1,2,B00813GRG4,A1D87F6ZCVE5NK,dll pa,0,0,1,1346976000,Not as Advertised,Product arrived labeled as Jumbo Salted Peanut...
2,3,B000LQOCH0,ABXLMWJIXXAIN,"Natalia Corres ""Natalia Corres""",1,1,4,1219017600,"""Delight"" says it all",This is a confection that has been around a fe...
3,4,B000UA0QIQ,A395BORC6FGVXV,Karl,3,3,2,1307923200,Cough Medicine,If you are looking for the secret ingredient i...
4,5,B006K2ZZ7K,A1UQRSCLF8GW1T,"Michael D. Bigham ""M. Wassir""",0,0,5,1350777600,Great taffy,Great taffy at a great price. There was a wid...


In [80]:
counts = pd.read_sql_query("select UserId, count(UserId) as Count \
                           from Reviews \
                           group by UserId \
                           having Count > 30", db)

In [81]:
counts.head()

Unnamed: 0,UserId,Count
0,A100WO06OQR8BQ,55
1,A106ZCP7RSXMRU,60
2,A1080SE9X3ECK0,72
3,A10AFVU66A79Y1,41
4,A10G136JEISLVR,51


In [82]:
counts.shape

(703, 2)

In [83]:
text = pd.read_sql_query("select UserId, Text \
                           from Reviews", db)

In [84]:
text.head()

Unnamed: 0,UserId,Text
0,A3SGXH7AUHU8GW,I have bought several of the Vitality canned d...
1,A1D87F6ZCVE5NK,Product arrived labeled as Jumbo Salted Peanut...
2,ABXLMWJIXXAIN,This is a confection that has been around a fe...
3,A395BORC6FGVXV,If you are looking for the secret ingredient i...
4,A1UQRSCLF8GW1T,Great taffy at a great price. There was a wid...

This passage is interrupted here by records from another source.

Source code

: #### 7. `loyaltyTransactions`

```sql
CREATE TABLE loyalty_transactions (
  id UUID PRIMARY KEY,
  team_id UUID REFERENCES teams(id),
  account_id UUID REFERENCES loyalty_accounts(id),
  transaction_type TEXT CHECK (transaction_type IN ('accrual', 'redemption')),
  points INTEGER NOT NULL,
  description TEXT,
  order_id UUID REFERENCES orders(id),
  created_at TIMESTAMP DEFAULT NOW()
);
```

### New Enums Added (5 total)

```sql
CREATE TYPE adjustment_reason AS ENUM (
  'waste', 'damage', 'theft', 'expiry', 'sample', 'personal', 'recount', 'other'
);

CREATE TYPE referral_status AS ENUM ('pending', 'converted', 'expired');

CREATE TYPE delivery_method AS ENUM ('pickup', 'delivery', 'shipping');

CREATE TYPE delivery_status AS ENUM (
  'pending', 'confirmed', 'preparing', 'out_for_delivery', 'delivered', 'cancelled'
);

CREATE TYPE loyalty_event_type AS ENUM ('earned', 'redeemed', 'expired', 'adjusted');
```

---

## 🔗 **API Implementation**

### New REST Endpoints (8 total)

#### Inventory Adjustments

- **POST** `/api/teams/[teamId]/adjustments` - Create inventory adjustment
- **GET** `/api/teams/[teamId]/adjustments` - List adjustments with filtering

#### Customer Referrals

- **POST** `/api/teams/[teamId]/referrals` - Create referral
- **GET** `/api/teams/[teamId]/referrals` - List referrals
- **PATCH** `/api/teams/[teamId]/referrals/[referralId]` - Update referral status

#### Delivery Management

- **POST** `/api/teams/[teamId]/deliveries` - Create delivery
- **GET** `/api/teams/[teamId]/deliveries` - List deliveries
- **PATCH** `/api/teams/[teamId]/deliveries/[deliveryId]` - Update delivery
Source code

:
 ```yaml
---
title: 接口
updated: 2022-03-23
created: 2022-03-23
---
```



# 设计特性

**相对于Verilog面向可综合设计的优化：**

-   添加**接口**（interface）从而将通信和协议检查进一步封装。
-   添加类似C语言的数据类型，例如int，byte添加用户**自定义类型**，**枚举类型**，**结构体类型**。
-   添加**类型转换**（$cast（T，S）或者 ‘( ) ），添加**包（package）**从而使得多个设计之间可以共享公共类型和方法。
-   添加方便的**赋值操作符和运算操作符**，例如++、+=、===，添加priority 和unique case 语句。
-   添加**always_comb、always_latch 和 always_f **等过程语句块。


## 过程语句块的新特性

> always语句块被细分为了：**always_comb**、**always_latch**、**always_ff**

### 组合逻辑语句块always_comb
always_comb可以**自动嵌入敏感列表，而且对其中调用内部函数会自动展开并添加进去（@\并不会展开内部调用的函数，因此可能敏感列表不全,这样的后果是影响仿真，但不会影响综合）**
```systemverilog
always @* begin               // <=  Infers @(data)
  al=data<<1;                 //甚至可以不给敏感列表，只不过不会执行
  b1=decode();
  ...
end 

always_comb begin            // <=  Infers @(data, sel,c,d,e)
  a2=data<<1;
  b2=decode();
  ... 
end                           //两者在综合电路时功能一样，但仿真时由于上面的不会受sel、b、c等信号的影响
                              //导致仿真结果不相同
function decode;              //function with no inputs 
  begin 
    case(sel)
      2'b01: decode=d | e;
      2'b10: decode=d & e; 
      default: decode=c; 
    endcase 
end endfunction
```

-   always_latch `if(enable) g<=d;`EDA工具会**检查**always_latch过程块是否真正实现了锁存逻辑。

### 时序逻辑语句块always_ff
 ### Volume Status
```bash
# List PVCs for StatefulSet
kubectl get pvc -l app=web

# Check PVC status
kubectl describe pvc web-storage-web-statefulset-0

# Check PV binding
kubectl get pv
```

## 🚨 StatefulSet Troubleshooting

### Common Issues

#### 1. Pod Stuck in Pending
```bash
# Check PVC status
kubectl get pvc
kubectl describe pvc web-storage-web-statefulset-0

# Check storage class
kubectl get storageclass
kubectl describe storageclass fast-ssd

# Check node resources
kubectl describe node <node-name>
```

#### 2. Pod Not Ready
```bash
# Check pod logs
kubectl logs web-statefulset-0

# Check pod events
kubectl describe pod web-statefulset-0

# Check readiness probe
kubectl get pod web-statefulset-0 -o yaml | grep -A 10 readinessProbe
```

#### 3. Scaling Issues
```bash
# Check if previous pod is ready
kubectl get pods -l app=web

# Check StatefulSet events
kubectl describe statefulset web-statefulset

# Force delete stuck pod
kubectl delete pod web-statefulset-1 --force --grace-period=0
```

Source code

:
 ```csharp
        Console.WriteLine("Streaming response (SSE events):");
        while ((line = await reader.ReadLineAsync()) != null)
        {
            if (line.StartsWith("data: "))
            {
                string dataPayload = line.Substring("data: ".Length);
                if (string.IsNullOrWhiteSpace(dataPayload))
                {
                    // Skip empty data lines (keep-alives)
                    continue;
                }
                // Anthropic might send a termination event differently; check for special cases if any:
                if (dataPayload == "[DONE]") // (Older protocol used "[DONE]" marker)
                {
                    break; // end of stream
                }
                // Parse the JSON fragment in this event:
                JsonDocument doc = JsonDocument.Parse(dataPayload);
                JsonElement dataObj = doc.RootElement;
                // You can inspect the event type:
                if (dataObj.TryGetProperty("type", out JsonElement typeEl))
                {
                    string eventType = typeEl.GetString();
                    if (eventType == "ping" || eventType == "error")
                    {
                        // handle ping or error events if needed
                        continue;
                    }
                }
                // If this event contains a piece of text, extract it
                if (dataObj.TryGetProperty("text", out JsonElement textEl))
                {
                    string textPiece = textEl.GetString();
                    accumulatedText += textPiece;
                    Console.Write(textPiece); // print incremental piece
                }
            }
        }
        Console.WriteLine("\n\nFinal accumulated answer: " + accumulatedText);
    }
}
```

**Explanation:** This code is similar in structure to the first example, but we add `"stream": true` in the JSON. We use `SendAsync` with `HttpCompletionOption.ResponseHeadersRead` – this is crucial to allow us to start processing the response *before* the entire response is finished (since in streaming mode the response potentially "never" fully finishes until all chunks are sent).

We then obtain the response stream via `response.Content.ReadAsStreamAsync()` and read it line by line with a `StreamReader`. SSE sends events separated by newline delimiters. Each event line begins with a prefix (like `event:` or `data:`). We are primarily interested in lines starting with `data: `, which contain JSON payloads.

Looking at a sample of the textual data. The text should be preprocessed to remove any punctuation.

In [91]:
text["Text"][7]

'This taffy is so good.  It is very soft and chewy.  The flavors are amazing.  I would definitely recommend you buying it.  Very satisfying!!'

In [96]:
assert text["Text"].isnull().any() == False
assert text["UserId"].isnull().any() == False

In [86]:
text.shape

(568454, 2)

Merging the data to only select the data that meets the minimum review count. 

In [89]:
reviews = pd.merge(text, counts, on="UserId", how="inner")

In [88]:
reviews.shape

(39517, 3)

The dataset consists of 39517 reviews from 703 users. This is only considering reviewers that have written at least 30 reviews. With the data in a usable format it is time to gain a better understanding of how the data looks. From this notebook I created the query_data function found in support.py.